OhdearNigel · 23/11/2011 12:22

It is possible to manage without a tumble dryer - I don't have one and we use cloth nappies. But I hate, hate, hate it. We don't have room for one and washing over the winter practically reduces me to tears.

However, this is not the point. The main issue is that your DH thinks he can order you around. He is not your boss and we would have had a row of epic proportions in our house if DH tried to "expressly forbid" me from spending my own money on a badly needed item of white goods.

At best your DH can launder his own clothes this winter. And you can "expressly forbid" him using your tumble drier.

olgaga · 23/11/2011 12:30

Hi, I'm new. Have been lurking for ages, so hello everyone.

OP, I think your husband's attitude stinks, it doesn't sound like he sees you as an equal in your partnership or understands the difficulties and tedium of the whole laundry biz so it's not surprising you feel the way you do. Having said that, tbh I'd have told him I'd decided to buy one, and explained why, before going out and buying one.

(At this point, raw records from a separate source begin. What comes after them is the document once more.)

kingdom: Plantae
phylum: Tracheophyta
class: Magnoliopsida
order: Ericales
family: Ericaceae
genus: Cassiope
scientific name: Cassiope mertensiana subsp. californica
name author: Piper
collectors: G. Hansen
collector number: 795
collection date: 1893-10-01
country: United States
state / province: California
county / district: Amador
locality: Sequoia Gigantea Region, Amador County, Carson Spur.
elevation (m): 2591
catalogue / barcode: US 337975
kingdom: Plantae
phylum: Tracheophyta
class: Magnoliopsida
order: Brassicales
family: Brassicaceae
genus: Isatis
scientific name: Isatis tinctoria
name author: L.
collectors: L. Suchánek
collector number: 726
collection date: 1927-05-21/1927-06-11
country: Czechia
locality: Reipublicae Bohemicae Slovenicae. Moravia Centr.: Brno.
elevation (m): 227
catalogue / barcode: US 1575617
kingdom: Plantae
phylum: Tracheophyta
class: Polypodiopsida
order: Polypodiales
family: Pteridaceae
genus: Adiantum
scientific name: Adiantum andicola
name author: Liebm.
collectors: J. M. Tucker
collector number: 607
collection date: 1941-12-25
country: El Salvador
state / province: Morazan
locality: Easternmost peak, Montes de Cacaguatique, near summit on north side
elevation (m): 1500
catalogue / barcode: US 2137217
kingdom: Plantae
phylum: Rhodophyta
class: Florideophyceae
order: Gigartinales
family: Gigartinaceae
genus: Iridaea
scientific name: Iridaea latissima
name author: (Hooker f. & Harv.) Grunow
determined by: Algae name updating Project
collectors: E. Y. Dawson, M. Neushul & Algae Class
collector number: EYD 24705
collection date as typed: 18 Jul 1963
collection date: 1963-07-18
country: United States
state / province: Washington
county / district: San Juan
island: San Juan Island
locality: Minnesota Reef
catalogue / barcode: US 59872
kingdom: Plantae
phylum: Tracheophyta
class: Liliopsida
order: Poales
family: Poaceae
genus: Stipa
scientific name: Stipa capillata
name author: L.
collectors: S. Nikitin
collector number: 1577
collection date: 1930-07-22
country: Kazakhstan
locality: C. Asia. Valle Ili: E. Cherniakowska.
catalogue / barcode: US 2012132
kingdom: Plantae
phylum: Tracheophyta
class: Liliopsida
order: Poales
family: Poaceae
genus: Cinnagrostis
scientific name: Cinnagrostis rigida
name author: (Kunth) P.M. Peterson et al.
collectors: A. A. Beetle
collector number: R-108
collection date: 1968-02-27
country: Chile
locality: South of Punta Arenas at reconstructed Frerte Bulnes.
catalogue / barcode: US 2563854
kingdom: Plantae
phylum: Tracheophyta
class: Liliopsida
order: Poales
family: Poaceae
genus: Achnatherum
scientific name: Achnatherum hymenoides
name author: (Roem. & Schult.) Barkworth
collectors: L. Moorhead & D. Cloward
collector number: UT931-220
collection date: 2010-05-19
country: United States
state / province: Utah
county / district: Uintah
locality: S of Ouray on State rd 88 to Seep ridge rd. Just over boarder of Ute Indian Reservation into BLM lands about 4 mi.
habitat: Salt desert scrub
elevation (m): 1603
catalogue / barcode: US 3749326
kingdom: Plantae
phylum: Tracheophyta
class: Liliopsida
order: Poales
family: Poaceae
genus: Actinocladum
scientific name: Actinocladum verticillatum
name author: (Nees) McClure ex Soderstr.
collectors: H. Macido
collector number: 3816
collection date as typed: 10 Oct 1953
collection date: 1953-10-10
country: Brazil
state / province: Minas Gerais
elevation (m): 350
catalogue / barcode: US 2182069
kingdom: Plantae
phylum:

But anyway, what I really wanted to tell you all is that I absolutely luuurve my dehumidifier, which is cheaper to run than a tumble drier, takes up far less room and I can move it all round the house - which means I can use it for other drying-out jobs too. I have a hanging rail and airer in the smallest room in my house, put all my wet clothes on hangers and a full wash dries in about 4 hours - and I don't need to iron! I hadn't even heard of them until we had a leaking pipe and the plumber brought his great big one round to dry the house out.

Domestic ones are much smaller, mine is a Meaco, it was only about £100, but there are plenty of other makes - you can get them online or at B&Q, places like that. Get one with a laundry setting - it makes life much easier!